Copy every line of text from all of the records below word for word, keeping the original line breaks. Leave the pictures out of your copy.

* SOURCE DATA:
▬▬▬▬▬▬
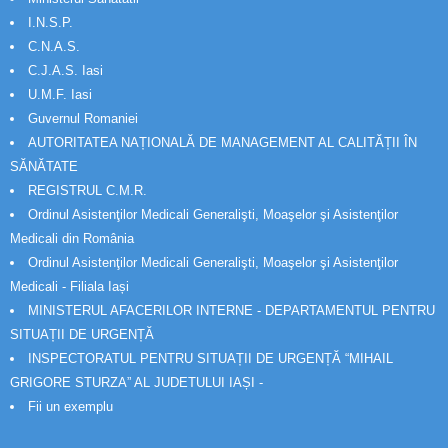
I.N.S.P.
C.N.A.S.
C.J.A.S. Iasi
U.M.F. Iasi
Guvernul Romaniei
AUTORITATEA NAȚIONALĂ DE MANAGEMENT AL CALITĂȚII ÎN
SĂNĂTATE
REGISTRUL C.M.R.
Ordinul Asistenţilor Medicali Generalişti, Moaşelor şi Asistenţilor
Medicali din România
Ordinul Asistenţilor Medicali Generalişti, Moaşelor şi Asistenţilor
Medicali - Filiala Iași
MINISTERUL AFACERILOR INTERNE - DEPARTAMENTUL PENTRU
SITUAȚII DE URGENȚĂ
INSPECTORATUL PENTRU SITUAȚII DE URGENȚĂ “MIHAIL
GRIGORE STURZA” AL JUDETULUI IAȘI -
Fii un exemplu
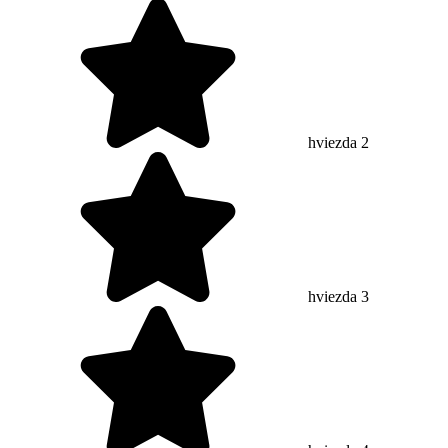
hviezda 2
hviezda 3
▬▬▬▬▬▬
* ANSWER SPACE:
I.N.S.P.
C.N.A.S.
C.J.A.S. Iasi
U.M.F. Iasi
Guvernul Romaniei
AUTORITATEA NAȚIONALĂ DE MANAGEMENT AL CALITĂȚII ÎN
SĂNĂTATE
REGISTRUL C.M.R.
Ordinul Asistenţilor Medicali Generalişti, Moaşelor şi Asistenţilor
Medicali din România
Ordinul Asistenţilor Medicali Generalişti, Moaşelor şi Asistenţilor
Medicali - Filiala Iași
MINISTERUL AFACERILOR INTERNE - DEPARTAMENTUL PENTRU
SITUAȚII DE URGENȚĂ
INSPECTORATUL PENTRU SITUAȚII DE URGENȚĂ “MIHAIL
GRIGORE STURZA” AL JUDETULUI IAȘI -
Fii un exemplu
hviezda 2
hviezda 3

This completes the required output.